La trama di Fierrabras? Non è crudele allontanarla dal cuore dell’opera e tenerla come sfondo. Intricata, a tratti paradossale, si condensa in un gioco di rapporti incrociati fra cristiani e mori, di armi e di affetti. Carlo Magno vince contro il principe Boland. Emma, figlia di Carlo, ama il cristiano Eginardo ma è amata dal moro Fierrabras, non ricambiato. La figlia di Boland, Florinda, vuole fortissimamente Roland (Orlando), che pure non può togliersi dalla testa lei dopo un incontro di quattro anni prima. Ma dove si erano visti i quattro? Nella Città Eterna, forse in qualcosa di simile a vacanze romane, qualche secolo prima della Vespa. Il girotondo delle catture, delle fughe e delle conversioni non fa che complicare una storia sostanzialmente ferma, segnata da due linee: ai genitori la guerra, ai figli l’amore.

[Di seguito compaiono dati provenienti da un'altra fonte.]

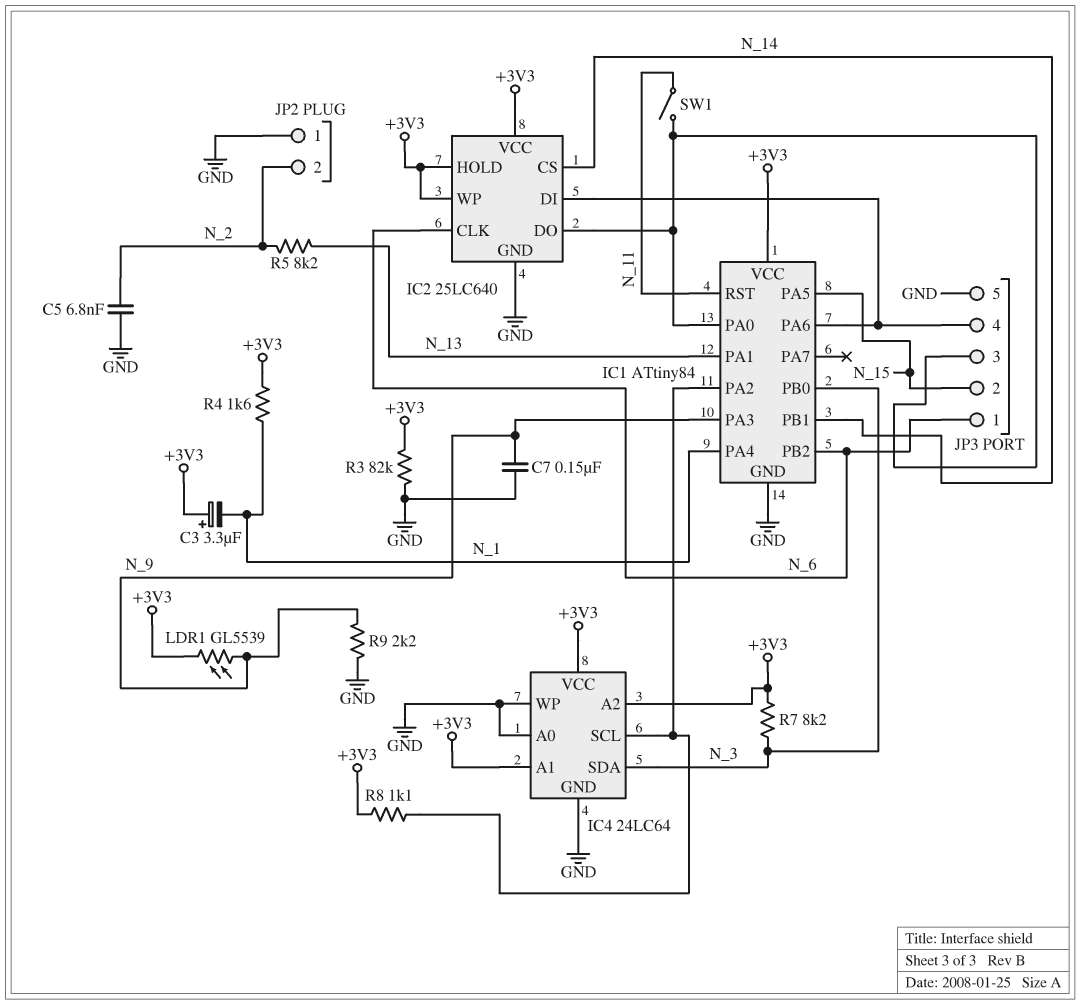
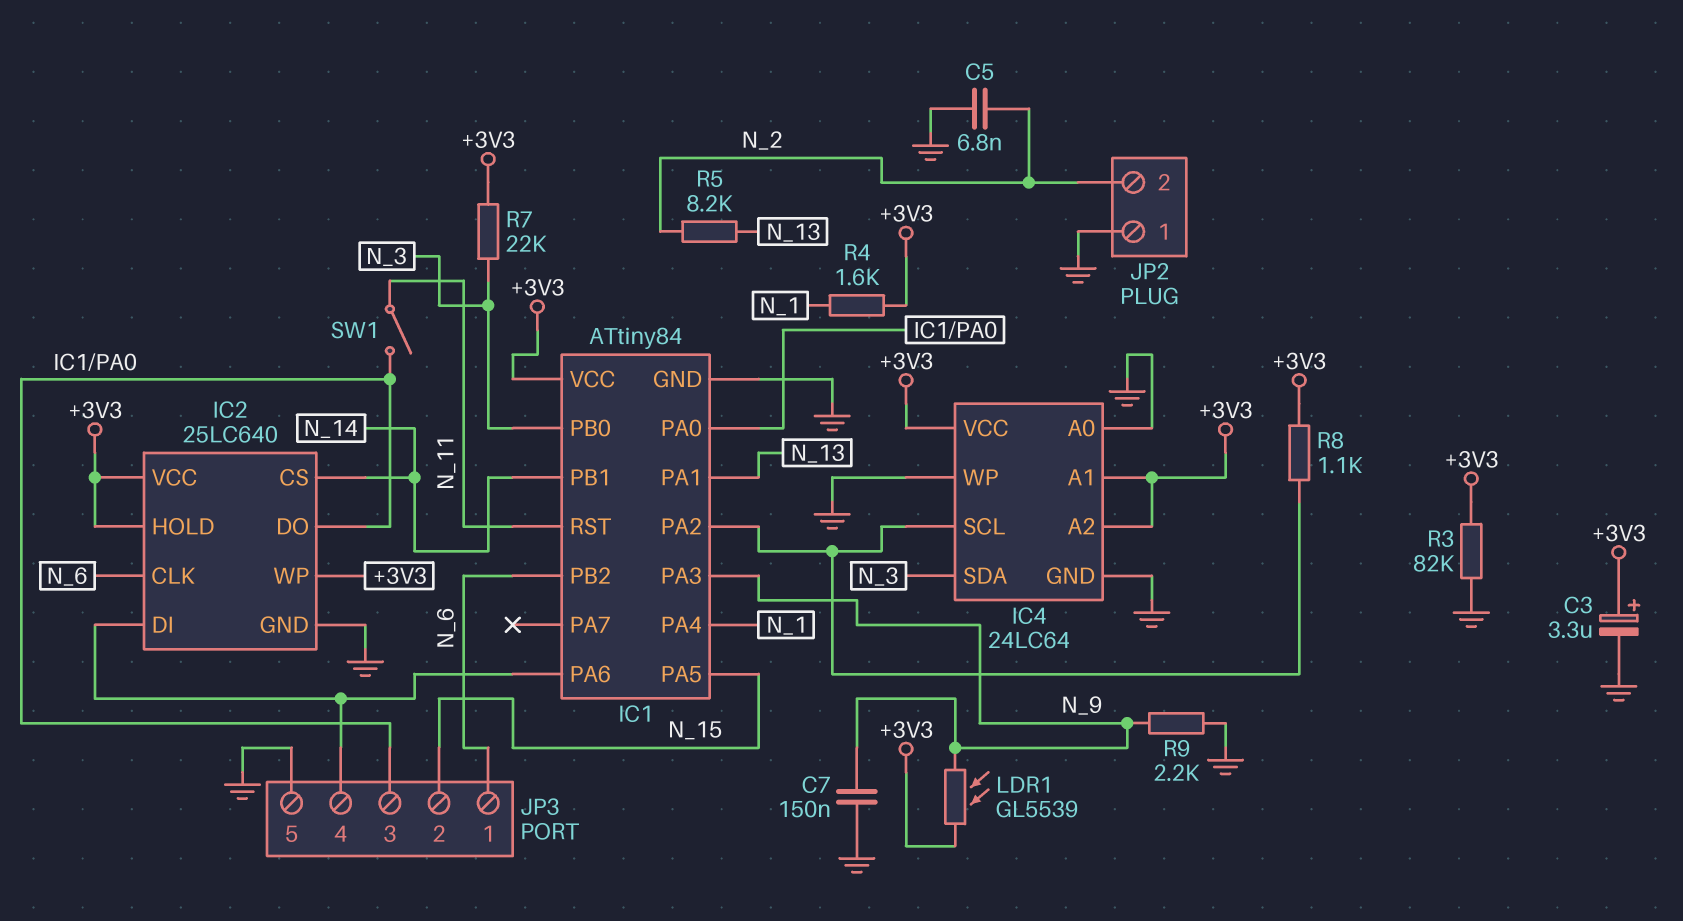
C3: 3.3uF (plus +3V3, minus N_1) -> 3.3uF (plus +3V3, minus GND)
R7: 8.2k (+3V3, N_3) -> 22k (+3V3, N_3)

Una carta resta sparigliata: Fierrabras, il fortebraccio musulmano, si converte e diventa eroe del campo avverso, ma infine rimane solo e senza amore.
Peter Stein, per questo spettacolo nato a Salisburgo, ha sentito il bisogno di dipingere con un certo scrupolo l’ambiente storico da ciclo carolingio, pur “corretto”: tutti sono vestiti in costumi d’epoca, o simil, di Anna Maria Heinrich; le scene (dieci fondali in bianco/grigio/nero disegnati da Ferdinand Wögerbauer) si dicono ispirate alle architetture di Piranesi, senza che il modello sia particolarmente visibile. Nello sbiadito affresco d’epoca, gestualità e movimentazione vagano “in tinta”. Sorprende che un grande regista come Peter Stein si sia lasciato andare a tanta routine decorativa. Assecondare la dimensione storico-favolistica di Fierrabras non rende alcun servizio a quest’opera e a Schubert. Per la sua lettura, Claus Guth scelse non meno prevedibilmente la metafora freudiana, identificando fisicamente Fierrabras con Schubert. Forzatura monotematica, certo, ma che arriva al cuore dell’opera.
Nella fragilità dell’eroe nobile ma sconfitto c’è tutta la desolazione di Franz e tutta la forza di Schubert. La lente dell’immaginazione sembra ancora la più utile per farsi travolgere senza divagazioni dal flusso di bellezza che scorre in Fierrabras dall’inizio alla fine. Anche chiudendo gli occhi. Perché, come disse Mario Bortolotto nella prima radiofonica del ’78, “Fierrabras è di una schubertianità quasi insolente”.